Eten, dat doe je natuurlijk met je mond!
In de mond zitten tanden, die ervoor zorgen dat het voedsel klein gemaakt wordt.
Daarnaast bevat de mond ook speekselklieren die speeksel maken.
Speeksel mengt met het voedsel in de mond. Het speeksel vormt met het voedsel een soort papje.
Hierdoor kun je het voedsel makkelijker doorslikken.
De eerste stukje vetering, het afbreken van voedingsstoffen tot veteringsstoffen, gebeurt al in de mond!
Bij vertering wordt gebruik gemaakt van enzymen.

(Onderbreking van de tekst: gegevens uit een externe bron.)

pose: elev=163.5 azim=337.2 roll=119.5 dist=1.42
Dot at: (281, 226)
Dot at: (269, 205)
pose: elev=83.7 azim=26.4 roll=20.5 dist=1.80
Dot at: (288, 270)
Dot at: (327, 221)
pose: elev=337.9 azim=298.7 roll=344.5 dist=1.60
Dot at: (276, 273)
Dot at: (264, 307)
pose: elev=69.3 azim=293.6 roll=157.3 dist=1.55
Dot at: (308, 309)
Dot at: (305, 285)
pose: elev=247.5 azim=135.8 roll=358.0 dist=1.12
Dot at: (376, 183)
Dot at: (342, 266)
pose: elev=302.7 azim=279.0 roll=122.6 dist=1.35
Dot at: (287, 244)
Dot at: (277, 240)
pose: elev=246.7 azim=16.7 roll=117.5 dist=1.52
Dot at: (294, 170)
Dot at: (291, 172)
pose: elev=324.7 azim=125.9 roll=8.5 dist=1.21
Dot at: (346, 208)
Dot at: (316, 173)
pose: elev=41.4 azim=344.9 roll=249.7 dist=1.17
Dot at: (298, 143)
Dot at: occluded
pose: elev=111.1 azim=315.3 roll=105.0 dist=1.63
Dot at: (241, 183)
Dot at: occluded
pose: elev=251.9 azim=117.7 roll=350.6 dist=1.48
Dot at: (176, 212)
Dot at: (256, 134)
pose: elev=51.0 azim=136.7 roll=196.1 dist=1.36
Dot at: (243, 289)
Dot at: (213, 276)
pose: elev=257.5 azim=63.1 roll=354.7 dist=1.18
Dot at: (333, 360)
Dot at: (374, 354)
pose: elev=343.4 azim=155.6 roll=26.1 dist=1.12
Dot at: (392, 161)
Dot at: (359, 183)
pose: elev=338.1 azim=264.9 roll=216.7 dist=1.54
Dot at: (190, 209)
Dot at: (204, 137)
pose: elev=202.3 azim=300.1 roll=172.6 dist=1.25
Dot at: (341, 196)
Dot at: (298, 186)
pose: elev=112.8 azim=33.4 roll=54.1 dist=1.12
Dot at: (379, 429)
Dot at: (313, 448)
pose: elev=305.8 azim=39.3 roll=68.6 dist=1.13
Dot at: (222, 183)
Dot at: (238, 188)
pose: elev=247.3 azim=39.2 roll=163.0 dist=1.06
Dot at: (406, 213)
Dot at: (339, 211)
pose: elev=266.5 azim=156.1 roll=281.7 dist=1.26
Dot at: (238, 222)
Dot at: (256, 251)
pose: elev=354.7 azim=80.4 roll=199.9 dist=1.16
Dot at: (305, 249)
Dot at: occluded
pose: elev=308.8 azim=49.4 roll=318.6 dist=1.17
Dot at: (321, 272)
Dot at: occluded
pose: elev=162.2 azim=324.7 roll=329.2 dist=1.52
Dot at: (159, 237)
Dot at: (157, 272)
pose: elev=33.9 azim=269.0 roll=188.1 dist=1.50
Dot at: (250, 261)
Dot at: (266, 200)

Enzymen zijn stoffen die processen in het lichaam kunnen versnellen. Ieder enzym ziet er anders uit, waardoor er maar één type stof op past. Elk enzym kan maar één reactie versnellen.
Speeksel bevat enzymen die zetmeel verteren. Zetmeel is een koolhydraat.
Wanneer je de voedselbrij doorslikt, vervoert de slokdarm de voedselbrij naar de maag.
Dit doet de slokdarm met peristaltische bewegingen. Hierbij trekt de slokdarm samen boven de voedselbrij, zodat de voedselbrij naar beneden geduwd wordt.